DashVector Vector Store - Hybrid Search#
If you’re opening this Notebook on colab, you will probably need to install LlamaIndex 🦙.
!pip3 install llama-index dashvector dashtext
import logging
import sys
import os
logging.basicConfig(stream=sys.stdout, level=logging.INFO)
logging.getLogger().addHandler(logging.StreamHandler(stream=sys.stdout))
Create a DashVector Collection#
import dashvector
api_key = os.environ["DASHVECTOR_API_KEY"]
endpoint = os.environ["DASHVECTOR_ENDPOINT"]
client = dashvector.Client(api_key=api_key, endpoint=endpoint)
# delete if needed
# client.delete("quickstart")
# dimensions are for text-embedding-ada-002
# NOTE: Sparse Vector only supported for dotproduct metric
client.create("quickstart", dimension=1536, metric="dotproduct")
dashvector_collection = client.get("quickstart")
Download data#
!mkdir -p 'data/paul_graham/'
!wget 'https://raw.githubusercontent.com/run-llama/llama_index/main/docs/examples/data/paul_graham/paul_graham_essay.txt' -O 'data/paul_graham/paul_graham_essay.txt'
Load documents#
from llama_index import SimpleDirectoryReader
# load documents
documents = SimpleDirectoryReader("./data/paul_graham").load_data()
Build The VectorStoreIndex with DashVectorStore#
from llama_index import VectorStoreIndex
from llama_index.vector_stores import DashVectorStore
from llama_index.storage.storage_context import StorageContext
vector_store = DashVectorStore(
collection=dashvector_collection, support_sparse_vector=True
)
storage_context = StorageContext.from_defaults(vector_store=vector_store)

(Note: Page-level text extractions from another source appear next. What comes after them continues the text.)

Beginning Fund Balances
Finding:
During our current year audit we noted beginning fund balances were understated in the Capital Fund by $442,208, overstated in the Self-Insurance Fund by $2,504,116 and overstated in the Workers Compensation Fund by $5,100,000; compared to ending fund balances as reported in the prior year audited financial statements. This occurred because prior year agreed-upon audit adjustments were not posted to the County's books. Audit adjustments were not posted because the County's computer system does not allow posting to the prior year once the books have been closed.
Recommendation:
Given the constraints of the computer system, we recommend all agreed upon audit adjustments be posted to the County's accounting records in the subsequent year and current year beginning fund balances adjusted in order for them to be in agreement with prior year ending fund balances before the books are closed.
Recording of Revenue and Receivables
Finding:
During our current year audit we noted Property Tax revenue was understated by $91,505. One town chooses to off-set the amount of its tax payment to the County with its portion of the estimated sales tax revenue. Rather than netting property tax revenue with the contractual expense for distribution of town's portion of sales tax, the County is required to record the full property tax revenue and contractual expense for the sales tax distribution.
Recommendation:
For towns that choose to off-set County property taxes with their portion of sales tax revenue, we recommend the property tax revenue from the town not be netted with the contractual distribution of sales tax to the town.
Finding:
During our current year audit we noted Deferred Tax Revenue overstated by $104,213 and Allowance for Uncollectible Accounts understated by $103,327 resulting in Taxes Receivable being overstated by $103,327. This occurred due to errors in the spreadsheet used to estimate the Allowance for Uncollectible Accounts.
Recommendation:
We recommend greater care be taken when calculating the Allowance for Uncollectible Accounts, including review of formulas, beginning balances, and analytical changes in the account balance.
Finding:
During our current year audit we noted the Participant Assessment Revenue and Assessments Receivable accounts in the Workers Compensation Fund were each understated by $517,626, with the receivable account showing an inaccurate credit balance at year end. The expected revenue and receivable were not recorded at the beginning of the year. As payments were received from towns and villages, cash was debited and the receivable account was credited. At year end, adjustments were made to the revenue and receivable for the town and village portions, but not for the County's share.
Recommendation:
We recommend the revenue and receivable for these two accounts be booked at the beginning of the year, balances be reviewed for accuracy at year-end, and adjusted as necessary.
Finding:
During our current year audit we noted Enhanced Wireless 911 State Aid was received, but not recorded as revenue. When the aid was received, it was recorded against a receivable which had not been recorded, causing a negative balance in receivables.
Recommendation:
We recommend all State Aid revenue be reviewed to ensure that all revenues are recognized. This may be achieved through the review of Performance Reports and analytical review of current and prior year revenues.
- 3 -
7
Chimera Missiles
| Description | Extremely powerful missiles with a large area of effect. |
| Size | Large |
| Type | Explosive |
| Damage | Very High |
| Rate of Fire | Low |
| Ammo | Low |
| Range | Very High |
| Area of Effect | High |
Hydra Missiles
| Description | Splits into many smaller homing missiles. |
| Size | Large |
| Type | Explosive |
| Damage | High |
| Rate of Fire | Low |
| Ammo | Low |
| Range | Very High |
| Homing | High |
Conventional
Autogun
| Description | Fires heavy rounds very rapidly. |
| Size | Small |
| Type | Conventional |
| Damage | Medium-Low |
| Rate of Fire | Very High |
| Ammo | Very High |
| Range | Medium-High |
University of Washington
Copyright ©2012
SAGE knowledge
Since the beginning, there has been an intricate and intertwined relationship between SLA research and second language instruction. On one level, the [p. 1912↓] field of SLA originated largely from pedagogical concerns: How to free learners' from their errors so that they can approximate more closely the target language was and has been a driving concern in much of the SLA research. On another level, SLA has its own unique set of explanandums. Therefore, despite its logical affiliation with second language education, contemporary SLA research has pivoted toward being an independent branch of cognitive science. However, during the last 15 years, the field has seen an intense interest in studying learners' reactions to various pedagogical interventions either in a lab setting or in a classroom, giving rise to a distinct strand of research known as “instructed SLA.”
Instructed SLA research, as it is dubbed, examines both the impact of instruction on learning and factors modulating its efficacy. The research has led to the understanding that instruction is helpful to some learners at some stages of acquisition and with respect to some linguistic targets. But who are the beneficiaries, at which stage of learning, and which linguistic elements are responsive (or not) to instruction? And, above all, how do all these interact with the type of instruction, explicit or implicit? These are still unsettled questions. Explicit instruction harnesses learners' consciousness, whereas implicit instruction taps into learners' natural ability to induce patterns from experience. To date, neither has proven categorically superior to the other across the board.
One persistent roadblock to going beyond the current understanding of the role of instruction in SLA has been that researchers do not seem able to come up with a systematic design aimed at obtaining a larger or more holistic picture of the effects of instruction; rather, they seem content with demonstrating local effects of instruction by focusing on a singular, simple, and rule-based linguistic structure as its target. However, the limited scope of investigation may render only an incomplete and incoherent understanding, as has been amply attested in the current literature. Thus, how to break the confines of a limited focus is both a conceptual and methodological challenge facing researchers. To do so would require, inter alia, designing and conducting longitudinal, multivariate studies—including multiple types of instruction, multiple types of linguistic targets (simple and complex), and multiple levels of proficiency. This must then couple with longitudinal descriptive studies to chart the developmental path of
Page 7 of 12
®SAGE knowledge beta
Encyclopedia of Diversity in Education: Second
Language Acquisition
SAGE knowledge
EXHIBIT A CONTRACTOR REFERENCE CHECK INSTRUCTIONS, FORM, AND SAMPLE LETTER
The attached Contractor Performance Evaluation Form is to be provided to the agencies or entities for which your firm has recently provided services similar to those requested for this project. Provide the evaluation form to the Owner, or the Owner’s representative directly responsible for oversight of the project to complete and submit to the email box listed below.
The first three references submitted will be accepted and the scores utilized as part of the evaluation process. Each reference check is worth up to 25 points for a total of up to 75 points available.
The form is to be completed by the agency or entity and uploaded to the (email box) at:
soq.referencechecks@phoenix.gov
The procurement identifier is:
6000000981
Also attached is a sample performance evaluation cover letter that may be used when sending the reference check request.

index = VectorStoreIndex.from_documents(
documents, storage_context=storage_context
)
Query with Default Query Engine#
query_engine = index.as_query_engine()
response = query_engine.query("What did the author do growing up?")
from IPython.display import Markdown, display
display(Markdown(f"<b>{response}</b>"))
The author, growing up, worked on writing and programming outside of school. They wrote short stories and tried writing programs on an IBM 1401 computer. They later got a microcomputer and started programming more extensively, writing simple games and a word processor.
Query with Hybrid Query Mode#
query_engine = index.as_query_engine(vector_store_query_mode="hybrid")
response = query_engine.query("What did the author do growing up?")
display(Markdown(f"<b>{response}</b>"))
The author wrote short stories and also worked on programming, specifically on an IBM 1401 computer in 9th grade.